■ PROBLEM REQUIREMENTS ■
Copy every entry below verbatim, except for images.

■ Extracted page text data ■
============================================================
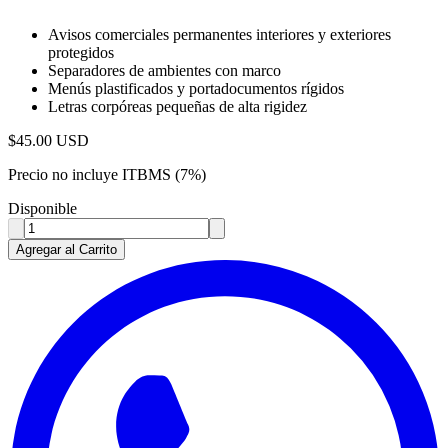
Avisos comerciales permanentes interiores y exteriores
protegidos
Separadores de ambientes con marco
Menús plastificados y portadocumentos rígidos
Letras corpóreas pequeñas de alta rigidez
$
45.00
USD
Precio no incluye ITBMS (7%)
Disponible
Agregar al Carrito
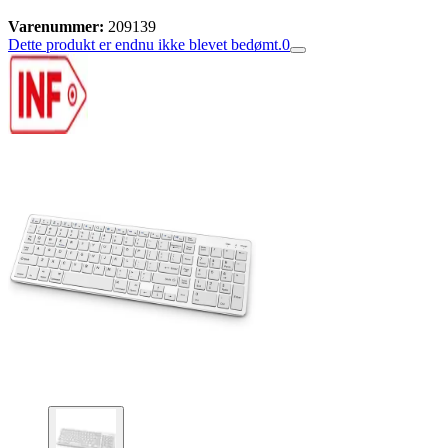
Varenummer:
209139
Dette produkt er endnu ikke blevet bedømt.
0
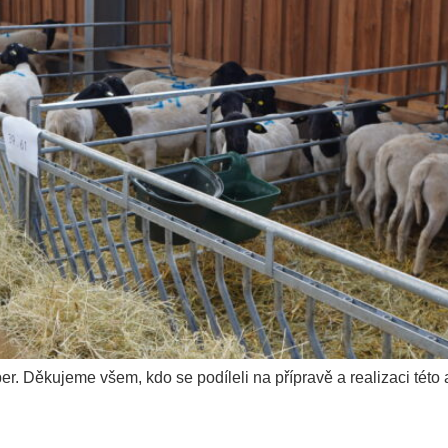
er. Děkujeme všem, kdo se podíleli na přípravě a realizaci tét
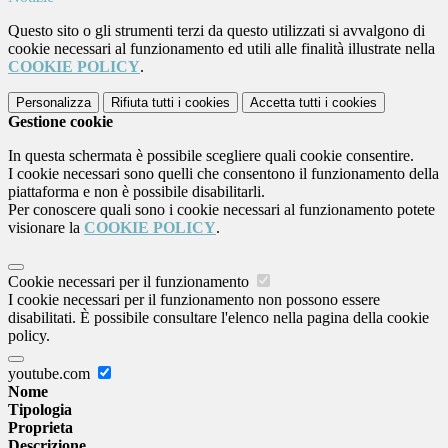
Questo sito o gli strumenti terzi da questo utilizzati si avvalgono di
cookie necessari al funzionamento ed utili alle finalità illustrate nella
COOKIE POLICY
.
Personalizza
Rifiuta tutti
i cookies
Accetta tutti
i cookies
Gestione cookie
In questa schermata è possibile scegliere quali cookie consentire.
I cookie necessari sono quelli che consentono il funzionamento della
piattaforma e non è possibile disabilitarli.
Per conoscere quali sono i cookie necessari al funzionamento potete
visionare la
COOKIE POLICY
.
Cookie necessari per il funzionamento
I cookie necessari per il funzionamento non possono essere
disabilitati. È possibile consultare l'elenco nella pagina della cookie
policy.
youtube.com
Nome
Tipologia
Proprieta
Descrizione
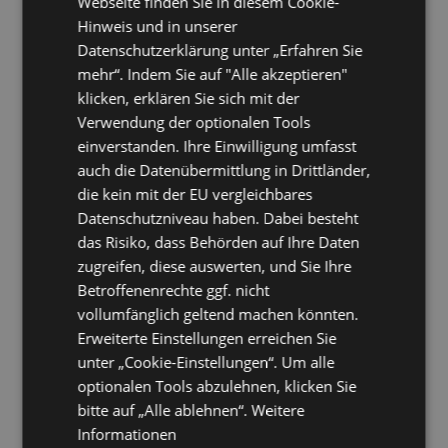
Webseite finden Sie in diesem Cookie-
Profitieren Sie von der
Flexibilität und Skalierbarkeit
der
Hinweis und in unserer
Serviceangebote.
Datenschutzerklärung unter „Erfahren Sie
Ihr Unternehmen benötigt anpassungsfähige Lösungen, die mit den sich
mehr“. Indem Sie auf "Alle akzeptieren"
ändernden Bedürfnissen wachsen können. Die Schönheit der Cloud-
klicken, erklären Sie sich mit der
Lösungen liegt in ihrer Flexibilität, die es Ihnen ermöglicht, je nach
Bedarf auf- oder abzurüsten.
Verwendung der optionalen Tools
Bei der Planung Ihrer Cloud-Strategie berücksichtigen Sie auch die
einverstanden. Ihre Einwilligung umfasst
Zuverlässigkeit und Sicherheit dieser Lösungen.
auch die Datenübermittlung in Drittländer,
Sie erwarten eine
minimale Ausfallzeit
und ein
robustes
die kein mit der EU vergleichbares
Supportsystem
, was diese Faktoren bei der Wahl eines Dienstleisters
Datenschutzniveau haben. Dabei besteht
entscheidend macht. Sie verlassen das Zeitalter der starren IT-
das Risiko, dass Behörden auf Ihre Daten
Strukturen und bewegen sich hin zu flexiblen, sicheren und integrierten
Lösungen.
zugreifen, diese auswerten, und Sie Ihre
Betroffenenrechte ggf. nicht
Exklusive Funktionen von AppRiver
vollumfänglich geltend machen könnten.
Erweiterte Einstellungen erreichen Sie
unter „Cookie-Einstellungen“. Um alle
optionalen Tools abzulehnen, klicken Sie
bitte auf „Alle ablehnen“.
Weitere
Informationen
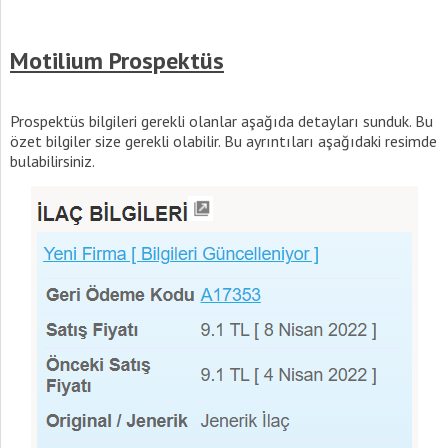
Motilium Prospektüs
Prospektüs bilgileri gerekli olanlar aşağıda detayları sunduk. Bu
özet bilgiler size gerekli olabilir. Bu ayrıntıları aşağıdaki resimde
bulabilirsiniz.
============================================================
■ RESPONSE TO THE TASK ■
Avisos comerciales permanentes interiores y exteriores
protegidos
Separadores de ambientes con marco
Menús plastificados y portadocumentos rígidos
Letras corpóreas pequeñas de alta rigidez
$
45.00
USD
Precio no incluye ITBMS (7%)
Disponible
Agregar al Carrito
Varenummer:
209139
Dette produkt er endnu ikke blevet bedømt.
0
er. Děkujeme všem, kdo se podíleli na přípravě a realizaci tét
Questo sito o gli strumenti terzi da questo utilizzati si avvalgono di
cookie necessari al funzionamento ed utili alle finalità illustrate nella
COOKIE POLICY
.
Personalizza
Rifiuta tutti
i cookies
Accetta tutti
i cookies
Gestione cookie
In questa schermata è possibile scegliere quali cookie consentire.
I cookie necessari sono quelli che consentono il funzionamento della
piattaforma e non è possibile disabilitarli.
Per conoscere quali sono i cookie necessari al funzionamento potete
visionare la
COOKIE POLICY
.
Cookie necessari per il funzionamento
I cookie necessari per il funzionamento non possono essere
disabilitati. È possibile consultare l'elenco nella pagina della cookie
policy.
youtube.com
Nome
Tipologia
Proprieta
Descrizione
Webseite finden Sie in diesem Cookie-
Profitieren Sie von der
Flexibilität und Skalierbarkeit
der
Hinweis und in unserer
Serviceangebote.
Datenschutzerklärung unter „Erfahren Sie
Ihr Unternehmen benötigt anpassungsfähige Lösungen, die mit den sich
mehr“. Indem Sie auf "Alle akzeptieren"
ändernden Bedürfnissen wachsen können. Die Schönheit der Cloud-
klicken, erklären Sie sich mit der
Lösungen liegt in ihrer Flexibilität, die es Ihnen ermöglicht, je nach
Bedarf auf- oder abzurüsten.
Verwendung der optionalen Tools
Bei der Planung Ihrer Cloud-Strategie berücksichtigen Sie auch die
einverstanden. Ihre Einwilligung umfasst
Zuverlässigkeit und Sicherheit dieser Lösungen.
auch die Datenübermittlung in Drittländer,
Sie erwarten eine
minimale Ausfallzeit
und ein
robustes
die kein mit der EU vergleichbares
Supportsystem
, was diese Faktoren bei der Wahl eines Dienstleisters
Datenschutzniveau haben. Dabei besteht
entscheidend macht. Sie verlassen das Zeitalter der starren IT-
das Risiko, dass Behörden auf Ihre Daten
Strukturen und bewegen sich hin zu flexiblen, sicheren und integrierten
Lösungen.
zugreifen, diese auswerten, und Sie Ihre
Betroffenenrechte ggf. nicht
Exklusive Funktionen von AppRiver
vollumfänglich geltend machen könnten.
Erweiterte Einstellungen erreichen Sie
unter „Cookie-Einstellungen“. Um alle
optionalen Tools abzulehnen, klicken Sie
bitte auf „Alle ablehnen“.
Weitere
Informationen
Motilium Prospektüs
Prospektüs bilgileri gerekli olanlar aşağıda detayları sunduk. Bu
özet bilgiler size gerekli olabilir. Bu ayrıntıları aşağıdaki resimde
bulabilirsiniz.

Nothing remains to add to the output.